Pablo movió la cabeza, preocupado.

—Sería muy mala cosa que los amigos de Danny, de los cuales depende, le ocasionasen un dolor de muelas.

—¿Qué haremos entonces? —preguntó Jesús María, aunque él y los demás sabían perfectamente lo que iban a hacer. Aguardaron cortésmente a que alguno de los otros formulase la inevitable sugerencia. Reinaba el silencio. Pilón y Pablo eran conscientes de que la sugerencia no podía partir de ellos, puesto que, debido a una serie de razonamientos, podría considerárseles partes interesadas. Jesús María guardaba silencio en atención a sus huéspedes, pero al ver que ellos callaban se percató de lo que querían de él e intervino de inmediato.

—Un galón de vino es un bonito regalo para una señora —sugirió en un tono pensativo.

Su brillantez dejó perplejos a Pilón y Pablo.

—Le diremos a Danny que para sus dientes es mejor tomar vino.

—Pero tal vez no haga ningún caso de nuestra advertencia. Si le damos el dinero no sabemos lo que hará con él. A lo mejor compra los bombones, a pesar de todo, y habremos desperdiciado tiempo y preocupaciones.

Habían convertido a Jesús María en el sustento de su lógica, en la solución de las situaciones incómodas.

—Bueno, quizá si nosotros compramos el vino y se lo damos a Danny no habrá ningún peligro.

—Exactamente —exclamó Pilón—. Tú lo has dicho.

Jesús María sonrió modestamente al ver su mérito reconocido. Pensaba que tarde o temprano uno de los otros dos hubiera acabado por exponer idéntico argumento.

Pablo vertió las últimas gotas de vino en el tarro de frutas y los tres bebieron, cansados por el esfuerzo. Les llenaba de orgullo que la idea se les hubiese ocurrido por deducción lógica y en una causa tan filantrópica.

—Tengo hambre —dijo Pablo.

Pilón se levantó, fue a la puerta y miró al sol.

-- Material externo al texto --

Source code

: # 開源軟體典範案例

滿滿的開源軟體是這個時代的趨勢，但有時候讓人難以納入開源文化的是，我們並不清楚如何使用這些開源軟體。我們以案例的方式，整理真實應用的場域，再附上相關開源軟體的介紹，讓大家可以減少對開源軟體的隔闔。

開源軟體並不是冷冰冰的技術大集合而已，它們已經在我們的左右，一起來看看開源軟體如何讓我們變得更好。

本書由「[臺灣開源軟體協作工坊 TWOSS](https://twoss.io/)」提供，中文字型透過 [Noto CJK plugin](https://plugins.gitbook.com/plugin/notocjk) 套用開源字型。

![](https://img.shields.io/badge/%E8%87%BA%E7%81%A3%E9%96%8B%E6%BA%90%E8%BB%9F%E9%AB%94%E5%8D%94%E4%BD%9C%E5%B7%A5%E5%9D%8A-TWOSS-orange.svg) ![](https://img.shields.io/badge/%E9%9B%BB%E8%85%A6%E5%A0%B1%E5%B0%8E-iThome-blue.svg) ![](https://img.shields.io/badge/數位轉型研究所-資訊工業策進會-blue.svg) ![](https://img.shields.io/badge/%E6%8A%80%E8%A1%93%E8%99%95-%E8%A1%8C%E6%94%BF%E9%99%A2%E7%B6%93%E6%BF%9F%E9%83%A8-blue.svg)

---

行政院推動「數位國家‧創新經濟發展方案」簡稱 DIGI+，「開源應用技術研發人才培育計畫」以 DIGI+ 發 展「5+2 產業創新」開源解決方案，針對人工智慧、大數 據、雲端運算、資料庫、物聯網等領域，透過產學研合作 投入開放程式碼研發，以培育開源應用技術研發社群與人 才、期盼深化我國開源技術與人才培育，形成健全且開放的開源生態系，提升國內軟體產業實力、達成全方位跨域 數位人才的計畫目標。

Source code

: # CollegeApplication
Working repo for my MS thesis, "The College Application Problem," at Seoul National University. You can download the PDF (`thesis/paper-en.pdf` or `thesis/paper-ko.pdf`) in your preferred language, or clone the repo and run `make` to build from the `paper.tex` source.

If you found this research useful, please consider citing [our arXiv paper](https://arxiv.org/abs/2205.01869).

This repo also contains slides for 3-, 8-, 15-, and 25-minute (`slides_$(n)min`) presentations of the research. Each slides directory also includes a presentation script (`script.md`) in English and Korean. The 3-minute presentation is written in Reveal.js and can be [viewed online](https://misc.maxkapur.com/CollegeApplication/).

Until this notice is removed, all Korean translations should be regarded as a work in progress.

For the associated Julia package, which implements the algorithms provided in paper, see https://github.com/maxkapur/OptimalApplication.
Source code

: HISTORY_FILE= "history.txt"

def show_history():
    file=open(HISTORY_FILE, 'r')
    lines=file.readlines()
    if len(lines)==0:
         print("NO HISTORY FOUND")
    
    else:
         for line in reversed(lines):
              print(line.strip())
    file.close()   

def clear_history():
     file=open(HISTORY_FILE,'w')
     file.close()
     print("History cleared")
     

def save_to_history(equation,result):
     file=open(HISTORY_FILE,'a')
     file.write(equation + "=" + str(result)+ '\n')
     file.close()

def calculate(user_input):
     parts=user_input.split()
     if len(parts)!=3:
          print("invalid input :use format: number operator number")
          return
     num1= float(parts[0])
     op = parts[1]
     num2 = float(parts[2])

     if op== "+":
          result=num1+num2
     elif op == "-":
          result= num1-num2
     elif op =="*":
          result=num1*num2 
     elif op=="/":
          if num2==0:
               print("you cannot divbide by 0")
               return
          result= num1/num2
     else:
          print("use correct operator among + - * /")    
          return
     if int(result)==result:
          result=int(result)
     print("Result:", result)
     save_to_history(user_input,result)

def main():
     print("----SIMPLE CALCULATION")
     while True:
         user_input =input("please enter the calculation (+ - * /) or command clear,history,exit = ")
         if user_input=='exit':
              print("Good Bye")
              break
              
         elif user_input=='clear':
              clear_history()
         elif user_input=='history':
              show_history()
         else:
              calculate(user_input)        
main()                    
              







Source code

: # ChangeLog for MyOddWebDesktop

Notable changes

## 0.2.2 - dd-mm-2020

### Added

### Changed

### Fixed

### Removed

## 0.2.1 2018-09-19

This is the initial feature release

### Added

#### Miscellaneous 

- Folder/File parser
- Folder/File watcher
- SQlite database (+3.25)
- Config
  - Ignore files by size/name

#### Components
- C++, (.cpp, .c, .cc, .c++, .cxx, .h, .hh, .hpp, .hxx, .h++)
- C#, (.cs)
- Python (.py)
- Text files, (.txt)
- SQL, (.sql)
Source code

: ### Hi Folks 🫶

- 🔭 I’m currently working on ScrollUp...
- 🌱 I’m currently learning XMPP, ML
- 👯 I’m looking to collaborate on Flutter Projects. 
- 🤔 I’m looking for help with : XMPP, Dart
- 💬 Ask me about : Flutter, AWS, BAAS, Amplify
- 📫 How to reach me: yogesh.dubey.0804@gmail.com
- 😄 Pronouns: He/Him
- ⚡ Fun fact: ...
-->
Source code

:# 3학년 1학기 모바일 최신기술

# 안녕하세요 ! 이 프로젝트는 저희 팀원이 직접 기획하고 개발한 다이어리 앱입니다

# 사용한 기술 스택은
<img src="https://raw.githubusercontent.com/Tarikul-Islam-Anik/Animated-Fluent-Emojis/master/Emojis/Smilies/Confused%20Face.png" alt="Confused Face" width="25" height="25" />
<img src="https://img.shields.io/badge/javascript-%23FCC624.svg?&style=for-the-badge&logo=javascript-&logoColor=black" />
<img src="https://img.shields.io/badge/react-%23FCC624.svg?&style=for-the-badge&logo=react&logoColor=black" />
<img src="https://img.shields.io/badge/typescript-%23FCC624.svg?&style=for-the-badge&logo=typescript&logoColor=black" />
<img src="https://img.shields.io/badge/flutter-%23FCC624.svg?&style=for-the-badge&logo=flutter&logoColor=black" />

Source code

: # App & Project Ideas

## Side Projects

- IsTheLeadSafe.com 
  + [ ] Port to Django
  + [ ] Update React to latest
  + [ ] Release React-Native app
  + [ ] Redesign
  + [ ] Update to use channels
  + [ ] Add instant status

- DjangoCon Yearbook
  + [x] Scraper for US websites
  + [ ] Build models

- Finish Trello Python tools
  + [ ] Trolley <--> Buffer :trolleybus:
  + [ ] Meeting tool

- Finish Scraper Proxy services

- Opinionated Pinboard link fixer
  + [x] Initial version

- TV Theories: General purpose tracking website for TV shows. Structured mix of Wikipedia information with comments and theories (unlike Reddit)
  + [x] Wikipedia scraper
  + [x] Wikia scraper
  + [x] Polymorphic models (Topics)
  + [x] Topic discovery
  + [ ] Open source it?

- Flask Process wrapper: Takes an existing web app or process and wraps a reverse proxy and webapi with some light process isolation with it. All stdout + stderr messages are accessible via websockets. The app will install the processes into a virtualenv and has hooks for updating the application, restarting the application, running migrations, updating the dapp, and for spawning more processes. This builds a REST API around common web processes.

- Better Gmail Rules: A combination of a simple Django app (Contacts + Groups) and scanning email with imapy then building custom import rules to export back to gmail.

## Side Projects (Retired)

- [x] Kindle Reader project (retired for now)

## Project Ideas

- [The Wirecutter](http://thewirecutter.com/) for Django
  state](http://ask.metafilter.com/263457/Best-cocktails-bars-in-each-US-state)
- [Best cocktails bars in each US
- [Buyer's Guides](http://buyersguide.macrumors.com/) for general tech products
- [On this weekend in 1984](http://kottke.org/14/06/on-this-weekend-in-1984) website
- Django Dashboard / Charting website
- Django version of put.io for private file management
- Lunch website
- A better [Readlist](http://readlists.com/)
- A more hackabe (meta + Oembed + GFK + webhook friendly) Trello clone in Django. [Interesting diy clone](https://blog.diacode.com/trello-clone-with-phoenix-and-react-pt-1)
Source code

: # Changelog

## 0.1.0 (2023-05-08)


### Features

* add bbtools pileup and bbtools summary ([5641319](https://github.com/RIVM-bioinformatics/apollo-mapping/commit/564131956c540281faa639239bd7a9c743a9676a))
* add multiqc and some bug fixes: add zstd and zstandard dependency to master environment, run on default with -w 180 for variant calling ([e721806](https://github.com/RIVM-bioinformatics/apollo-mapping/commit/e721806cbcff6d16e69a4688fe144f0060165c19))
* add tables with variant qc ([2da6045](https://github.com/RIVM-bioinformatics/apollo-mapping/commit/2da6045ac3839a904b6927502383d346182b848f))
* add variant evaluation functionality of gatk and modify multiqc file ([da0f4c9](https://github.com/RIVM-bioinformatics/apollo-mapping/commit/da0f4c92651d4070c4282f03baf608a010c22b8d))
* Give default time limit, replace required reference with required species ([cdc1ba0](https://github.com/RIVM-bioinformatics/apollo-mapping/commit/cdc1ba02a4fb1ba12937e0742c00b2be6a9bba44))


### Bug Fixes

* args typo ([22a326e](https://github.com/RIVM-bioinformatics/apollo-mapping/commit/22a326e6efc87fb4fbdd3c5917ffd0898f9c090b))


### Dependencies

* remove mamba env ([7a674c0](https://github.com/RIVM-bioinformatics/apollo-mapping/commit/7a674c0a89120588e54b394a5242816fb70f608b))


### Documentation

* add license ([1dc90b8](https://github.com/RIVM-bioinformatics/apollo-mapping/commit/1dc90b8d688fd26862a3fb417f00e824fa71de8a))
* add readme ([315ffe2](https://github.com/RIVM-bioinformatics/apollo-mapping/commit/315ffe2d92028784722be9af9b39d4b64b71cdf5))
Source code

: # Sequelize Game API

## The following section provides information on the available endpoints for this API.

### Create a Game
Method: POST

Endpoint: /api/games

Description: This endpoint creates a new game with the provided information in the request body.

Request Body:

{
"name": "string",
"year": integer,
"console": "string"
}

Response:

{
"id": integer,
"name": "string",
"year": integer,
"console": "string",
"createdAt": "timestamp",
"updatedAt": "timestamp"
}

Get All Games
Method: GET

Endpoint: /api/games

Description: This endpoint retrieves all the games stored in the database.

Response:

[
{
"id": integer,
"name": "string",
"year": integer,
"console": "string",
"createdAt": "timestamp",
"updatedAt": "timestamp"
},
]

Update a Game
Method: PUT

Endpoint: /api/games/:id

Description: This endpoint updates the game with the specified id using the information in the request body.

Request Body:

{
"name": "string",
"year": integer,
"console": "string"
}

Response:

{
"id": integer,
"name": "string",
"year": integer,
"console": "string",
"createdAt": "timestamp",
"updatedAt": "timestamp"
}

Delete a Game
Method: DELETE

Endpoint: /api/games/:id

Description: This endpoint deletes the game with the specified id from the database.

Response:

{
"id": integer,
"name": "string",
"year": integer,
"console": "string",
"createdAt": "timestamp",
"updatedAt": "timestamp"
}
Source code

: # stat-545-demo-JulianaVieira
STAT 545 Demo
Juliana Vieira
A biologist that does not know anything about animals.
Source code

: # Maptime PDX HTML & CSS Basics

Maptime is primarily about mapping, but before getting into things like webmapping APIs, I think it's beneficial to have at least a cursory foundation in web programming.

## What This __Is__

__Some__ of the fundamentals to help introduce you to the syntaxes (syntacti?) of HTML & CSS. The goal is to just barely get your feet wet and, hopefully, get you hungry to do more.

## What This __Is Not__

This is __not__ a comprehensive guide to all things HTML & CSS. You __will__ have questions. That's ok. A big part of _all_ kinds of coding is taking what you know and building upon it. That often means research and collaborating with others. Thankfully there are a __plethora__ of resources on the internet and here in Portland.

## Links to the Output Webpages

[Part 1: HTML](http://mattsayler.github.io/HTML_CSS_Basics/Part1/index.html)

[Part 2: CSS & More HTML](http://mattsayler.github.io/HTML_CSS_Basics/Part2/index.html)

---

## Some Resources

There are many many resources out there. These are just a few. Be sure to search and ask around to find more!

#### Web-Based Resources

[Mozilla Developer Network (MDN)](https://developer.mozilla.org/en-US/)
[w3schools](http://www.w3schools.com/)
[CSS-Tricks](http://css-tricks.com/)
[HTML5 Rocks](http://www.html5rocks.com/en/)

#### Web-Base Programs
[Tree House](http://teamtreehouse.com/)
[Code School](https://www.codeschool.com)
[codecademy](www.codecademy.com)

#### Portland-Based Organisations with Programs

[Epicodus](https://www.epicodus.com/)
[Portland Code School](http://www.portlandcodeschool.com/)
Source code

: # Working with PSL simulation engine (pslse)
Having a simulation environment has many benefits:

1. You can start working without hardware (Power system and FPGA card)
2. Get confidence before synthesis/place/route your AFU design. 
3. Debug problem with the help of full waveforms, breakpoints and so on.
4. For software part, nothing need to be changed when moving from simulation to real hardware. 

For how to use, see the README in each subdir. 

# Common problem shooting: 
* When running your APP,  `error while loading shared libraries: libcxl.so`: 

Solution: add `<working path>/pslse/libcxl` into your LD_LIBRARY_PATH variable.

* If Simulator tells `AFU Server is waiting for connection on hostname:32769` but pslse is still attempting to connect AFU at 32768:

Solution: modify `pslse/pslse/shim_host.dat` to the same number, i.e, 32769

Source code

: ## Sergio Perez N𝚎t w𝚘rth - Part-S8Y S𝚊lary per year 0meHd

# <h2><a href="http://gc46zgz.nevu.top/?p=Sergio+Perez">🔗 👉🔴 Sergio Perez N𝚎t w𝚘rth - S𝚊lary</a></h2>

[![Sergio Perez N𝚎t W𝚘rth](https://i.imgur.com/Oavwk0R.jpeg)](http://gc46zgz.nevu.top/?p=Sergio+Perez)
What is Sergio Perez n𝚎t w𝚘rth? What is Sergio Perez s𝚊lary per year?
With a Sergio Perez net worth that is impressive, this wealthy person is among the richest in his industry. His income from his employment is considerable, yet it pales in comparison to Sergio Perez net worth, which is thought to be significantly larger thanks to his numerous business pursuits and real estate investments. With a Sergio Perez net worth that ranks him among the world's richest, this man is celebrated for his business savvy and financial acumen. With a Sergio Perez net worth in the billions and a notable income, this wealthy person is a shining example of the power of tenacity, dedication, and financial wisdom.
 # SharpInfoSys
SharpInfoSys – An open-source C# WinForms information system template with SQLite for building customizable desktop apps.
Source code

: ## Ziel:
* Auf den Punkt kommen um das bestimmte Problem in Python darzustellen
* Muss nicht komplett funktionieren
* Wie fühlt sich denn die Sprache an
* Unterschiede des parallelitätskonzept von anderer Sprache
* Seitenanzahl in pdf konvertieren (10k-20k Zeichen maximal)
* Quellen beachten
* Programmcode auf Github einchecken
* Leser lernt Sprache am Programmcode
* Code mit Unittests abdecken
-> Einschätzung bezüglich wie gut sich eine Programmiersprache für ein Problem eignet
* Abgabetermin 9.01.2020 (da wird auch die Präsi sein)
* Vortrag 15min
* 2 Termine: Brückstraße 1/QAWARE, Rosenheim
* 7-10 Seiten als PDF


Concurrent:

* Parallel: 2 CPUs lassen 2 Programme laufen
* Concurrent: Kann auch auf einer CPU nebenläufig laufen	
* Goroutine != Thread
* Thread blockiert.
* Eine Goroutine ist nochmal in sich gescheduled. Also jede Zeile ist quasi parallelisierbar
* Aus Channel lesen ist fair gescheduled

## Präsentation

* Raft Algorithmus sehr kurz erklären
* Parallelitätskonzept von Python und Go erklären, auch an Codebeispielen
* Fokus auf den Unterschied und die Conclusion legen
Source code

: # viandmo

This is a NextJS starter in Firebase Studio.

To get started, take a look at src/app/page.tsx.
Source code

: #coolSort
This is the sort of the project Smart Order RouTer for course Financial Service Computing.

—Es más de mediodía —dijo—. Pablo y yo iremos adonde Torrelli a comprar el vino, y tú, Jesús María, te vas a Monterrey y traes algo de comer. A lo mejor la señora Bruno te da un pescado en el embarcadero. Quizá puedas conseguir algo de pan en algún sitio.

—Prefiero ir con vosotros —declaró Jesús María, porque barruntaba que una nueva argumentación, igualmente lógica e inevitable, empezaba a gestarse en la cabeza de sus amigos.

—No, Jesús María —le dijeron con firmeza—. Ahora son las dos, más o menos. Dentro de una hora serán las tres. Nos reunimos aquí y comemos algo. Y quizá bebamos un vasito de vino para acompañar.

Muy a regañadientes, Jesús María se puso en camino hacia Monterrey, pero Pablo y Pilón bajaron felices la colina rumbo a casa de Torrelli.